Open flagship news programmes to more guest editors
by Justin Schlosberg
At the heart of the BBC’s remit is a commitment to representing diverse views and perspectives. This is often articulated through the doctrine of impartiality, according to which the BBC does not express its own opinions but gives voice to as wide a range of opinion as time and resource constraints will allow. In recent times, the BBC has sought to re-articulate the scope of impartiality beyond the ‘seesaw’ and towards the ‘wagon wheel’. But all too often, impartiality veils an ideological underpinning in the BBC’s reporting. Whilst the right wing press routinely accuse the BBC of harbouring a ‘liberal’ bias, empirical evidence tends to suggest the opposite. From coverage of industrial conflict, the Iraq War, Israel-Palestine, to the last general election, the BBC has exhibited a consistent tendency to endorse conservative and elite viewpoints in the final analysis.
There are important exceptions to this rule. When punk veteran PJ Harvey guest edited the Today Programme in 2013, the Murdoch-Mail press erupted in predictable uproar against the airing of views by such ‘extremists’ as Julian Assange and John Pilger. MPs dutifully joined the chorus of attack, in spite of the programme attracting just 37 complaints from members of the public. Leave aside the fact that conservative or right-wing guest editors provoke no such clamour for apologies. The opening up of one of the BBC’s most influential and popular news programmes to external editorial control offers an innovative and powerful demonstration of its commitment to diversity and inclusiveness. It enables people from outside of the institution’s norms and day-to-day pressures to offer a fresh take on news and current affairs and challenge conventional wisdoms, definitions and boundaries of the news agenda.

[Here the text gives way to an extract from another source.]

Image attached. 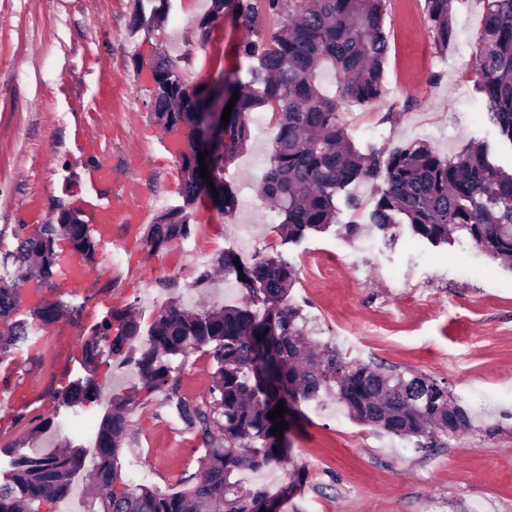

But it should not be limited to a single festive week or to the ‘pull’ of celebrity. Nor should the ‘range’ of representation be determined solely by the BBC itself. It would be simple and effective to establish an online voting system to allow at least some guest editors to be nominated and chosen by the public. In setting aside regular editions of the programme for guest editors throughout the year, the BBC will be able to include a much wider range of perspectives and subject its own news values to meaningful and persistent scrutiny.